Findings of opinion polls are often dismissed as not represenative of the public mood. Pollsters are often implicitly accused of selectivity in their target audiences with a view to arriving at and reporting predetermined outcomes. Surely, if the findings of the PIPA survey were to be put to the US government, then the stock answer would be that they are not accurate and do not reflect the real opinion of a majority of the American people.
However, the Bush administration might not be able to get away with the argument this time around because calls for direct talks with North Korea have come from the Republican camp itself, including leading senators such as Richard G. Lugar of Indiana, who chairs the Senate Foreign Relations Committee, and Arlen Specter of Pennsylvania. Such an approach was also backed by the top Democrat in the Senate Foreign Relations Committee, Joseph Biden, who said that the other four nations in the six-party negotiations — China, Russia, South Korea and Japan -- have privately urged the US to launch direct contacts with North Korea.

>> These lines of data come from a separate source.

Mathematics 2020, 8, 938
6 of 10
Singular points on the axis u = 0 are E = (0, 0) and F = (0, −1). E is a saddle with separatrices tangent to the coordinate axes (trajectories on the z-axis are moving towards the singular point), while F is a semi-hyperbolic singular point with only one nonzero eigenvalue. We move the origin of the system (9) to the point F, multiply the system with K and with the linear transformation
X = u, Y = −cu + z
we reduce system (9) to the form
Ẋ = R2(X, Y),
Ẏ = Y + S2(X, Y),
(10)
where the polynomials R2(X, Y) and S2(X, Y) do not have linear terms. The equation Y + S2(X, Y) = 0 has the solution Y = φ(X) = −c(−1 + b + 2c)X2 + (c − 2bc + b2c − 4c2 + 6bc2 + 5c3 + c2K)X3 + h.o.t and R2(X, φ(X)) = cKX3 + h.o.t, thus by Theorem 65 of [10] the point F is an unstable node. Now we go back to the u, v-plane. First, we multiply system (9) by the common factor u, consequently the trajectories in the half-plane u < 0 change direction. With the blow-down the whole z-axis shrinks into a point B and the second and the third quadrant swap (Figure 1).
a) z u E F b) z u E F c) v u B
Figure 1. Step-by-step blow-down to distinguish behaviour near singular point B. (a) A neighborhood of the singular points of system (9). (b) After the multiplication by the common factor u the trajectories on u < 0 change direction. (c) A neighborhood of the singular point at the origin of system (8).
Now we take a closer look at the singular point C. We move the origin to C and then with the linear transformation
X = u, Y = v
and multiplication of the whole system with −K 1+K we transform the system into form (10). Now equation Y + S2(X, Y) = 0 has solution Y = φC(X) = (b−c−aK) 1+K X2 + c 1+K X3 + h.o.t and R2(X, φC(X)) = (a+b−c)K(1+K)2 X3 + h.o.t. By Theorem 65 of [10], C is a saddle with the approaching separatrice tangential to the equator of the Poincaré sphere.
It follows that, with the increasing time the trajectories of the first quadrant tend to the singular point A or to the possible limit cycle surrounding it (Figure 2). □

Lugar has affirmed that a Washington-Pyongyang dialogue is "inevitable if (the nuclear crisis) is to be resolved diplomatically."

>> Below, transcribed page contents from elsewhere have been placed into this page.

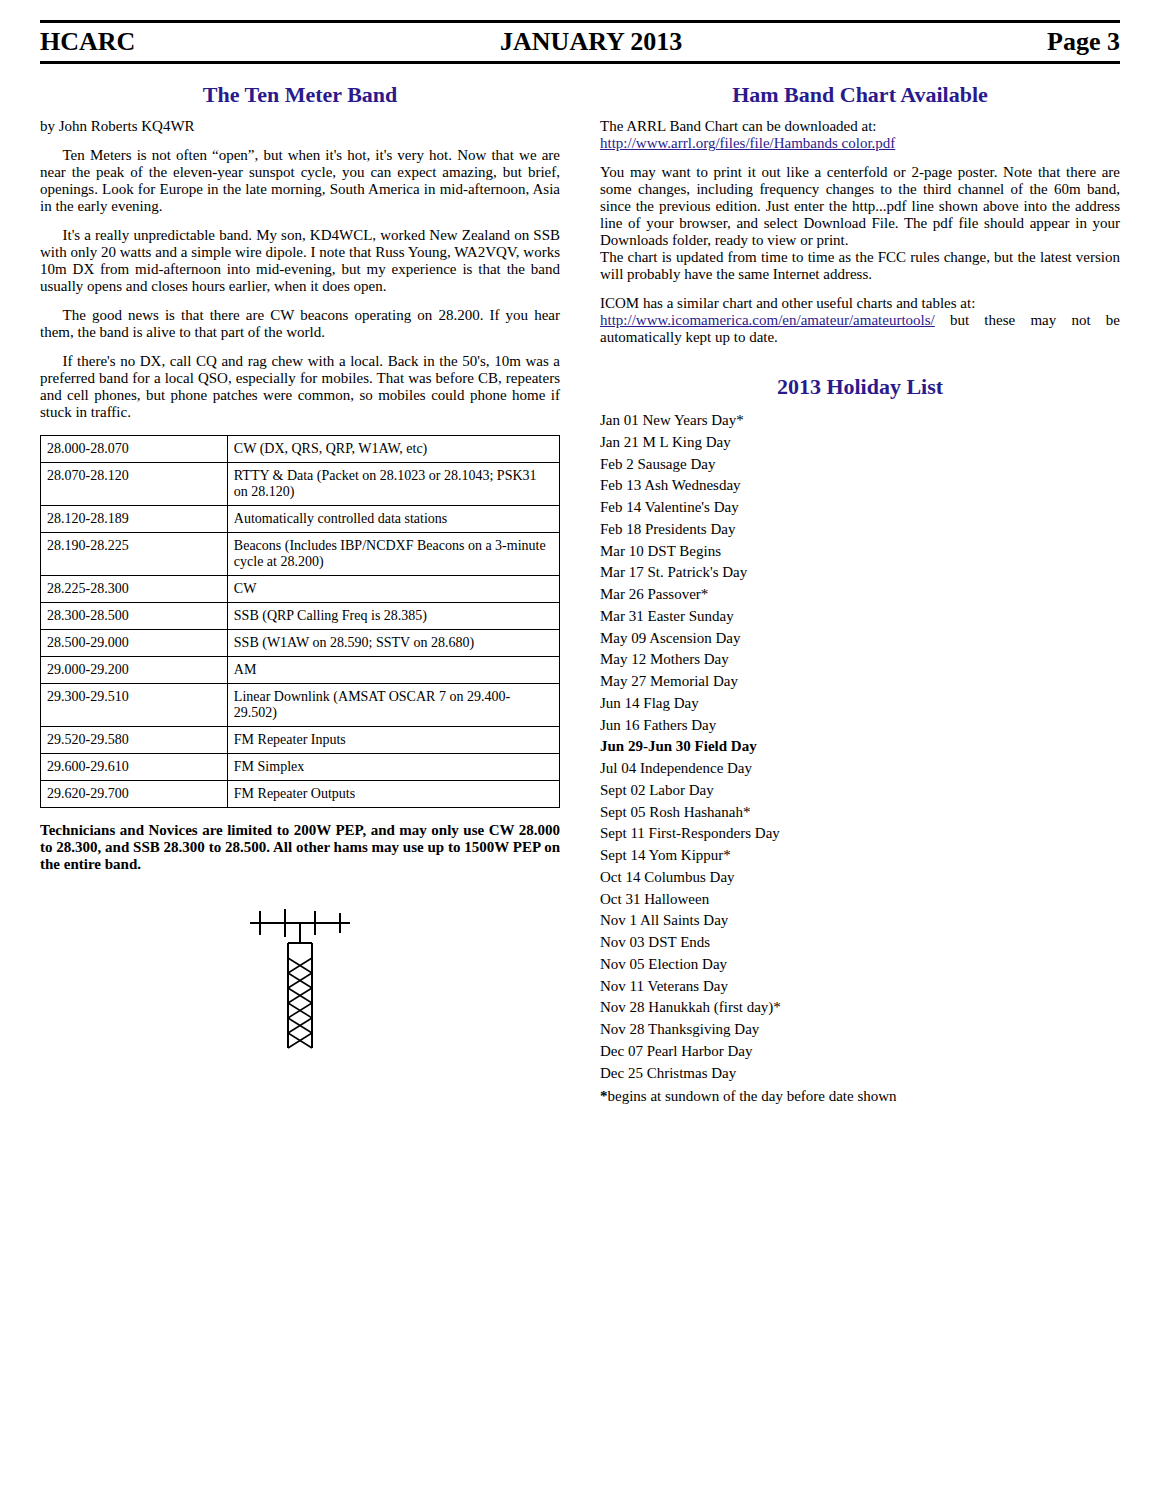HCARC
JANUARY 2013
Page 3
The Ten Meter Band
by John Roberts KQ4WR
Ten Meters is not often “open”, but when it's hot, it's very hot. Now that we are near the peak of the eleven-year sunspot cycle, you can expect amazing, but brief, openings. Look for Europe in the late morning, South America in mid-afternoon, Asia in the early evening.
It's a really unpredictable band. My son, KD4WCL, worked New Zealand on SSB with only 20 watts and a simple wire dipole. I note that Russ Young, WA2VQV, works 10m DX from mid-afternoon into mid-evening, but my experience is that the band usually opens and closes hours earlier, when it does open.
The good news is that there are CW beacons operating on 28.200. If you hear them, the band is alive to that part of the world.
If there's no DX, call CQ and rag chew with a local. Back in the 50's, 10m was a preferred band for a local QSO, especially for mobiles. That was before CB, repeaters and cell phones, but phone patches were common, so mobiles could phone home if stuck in traffic.
| 28.000-28.070 | CW (DX, QRS, QRP, W1AW, etc) |
| 28.070-28.120 | RTTY & Data (Packet on 28.1023 or 28.1043; PSK31 on 28.120) |
| 28.120-28.189 | Automatically controlled data stations |
| 28.190-28.225 | Beacons (Includes IBP/NCDXF Beacons on a 3-minute cycle at 28.200) |
| 28.225-28.300 | CW |
| 28.300-28.500 | SSB (QRP Calling Freq is 28.385) |
| 28.500-29.000 | SSB (W1AW on 28.590; SSTV on 28.680) |
| 29.000-29.200 | AM |
| 29.300-29.510 | Linear Downlink (AMSAT OSCAR 7 on 29.400-29.502) |
| 29.520-29.580 | FM Repeater Inputs |
| 29.600-29.610 | FM Simplex |
| 29.620-29.700 | FM Repeater Outputs |
Technicians and Novices are limited to 200W PEP, and may only use CW 28.000 to 28.300, and SSB 28.300 to 28.500. All other hams may use up to 1500W PEP on the entire band.
Ham Band Chart Available
The ARRL Band Chart can be downloaded at:
http://www.arrl.org/files/file/Hambands color.pdf
You may want to print it out like a centerfold or 2-page poster. Note that there are some changes, including frequency changes to the third channel of the 60m band, since the previous edition. Just enter the http...pdf line shown above into the address line of your browser, and select Download File. The pdf file should appear in your Downloads folder, ready to view or print.
The chart is updated from time to time as the FCC rules change, but the latest version will probably have the same Internet address.
ICOM has a similar chart and other useful charts and tables at:
http://www.icomamerica.com/en/amateur/amateurtools/ but these may not be automatically kept up to date.
2013 Holiday List
Jan 01 New Years Day*
Jan 21 M L King Day
Feb 2 Sausage Day
Feb 13 Ash Wednesday
Feb 14 Valentine's Day
Feb 18 Presidents Day
Mar 10 DST Begins
Mar 17 St. Patrick's Day
Mar 26 Passover*
Mar 31 Easter Sunday
May 09 Ascension Day
May 12 Mothers Day
May 27 Memorial Day
Jun 14 Flag Day
Jun 16 Fathers Day
Jun 29-Jun 30 Field Day
Jul 04 Independence Day
Sept 02 Labor Day
Sept 05 Rosh Hashanah*
Sept 11 First-Responders Day
Sept 14 Yom Kippur*
Oct 14 Columbus Day
Oct 31 Halloween
Nov 1 All Saints Day
Nov 03 DST Ends
Nov 05 Election Day
Nov 11 Veterans Day
Nov 28 Hanukkah (first day)*
Nov 28 Thanksgiving Day
Dec 07 Pearl Harbor Day
Dec 25 Christmas Day
*begins at sundown of the day before date shown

One day, Lugar said, "there will be an American president talking to the 'Great Leader' (North Korea's Kim Jong-Il) and his people and saying, in essence, in terms they can understand, 'We are not going to overthrow you; we are not involved in regime change; you're going to stay'," Lugar said. Precisely that is what Washington wants to avoid, and it is highly unlikely that it would move away from this position in a hurry.
In any case, the Bush administration does not have a record of listening to public opinion. Had it listened, then the US military would not find itself embroiled in the Iraq crisis nor in the nuclear stand-off with Iran and North Korea.
More reflective of the American public mood seems to be the conclusion of the PIPA pollsters that a growing number of Americans feel the US places too much emphasis on military force and unilateral action. They want their elected representativbes in Congress to shift the emphasis of US foreign policy in favour of diplomacy, multilateral co-operation and homeland security.
Only nine per cent said the US should remain the sole superpower.
For a vast majority in the international community, it does not really matter whether the US remains the sole superpower as long as Washington, as a matter of principle and practice, stays away from using that status in order to impose its will on other countries. However, the US behaviour is quite contrary to that expectation, and this reality seems to have penetrated the American mindset at large.
The PIPA findings on American public mood over the Korean nuclear crisis could not be seen isolation. It has been established that the American people do not see eye-to-eye with their government on many major foreign policy issues including the Iraq crisis, the dispute with Iran and the overall Middle East conflict. The sad reality is that successive US administrations always choose to put up lame defences in fiery words and point the finger the other way. However, it might not be able to get away with this strategy for too long. The sooner turnaround would come the better for not only the American people but also the international community at large.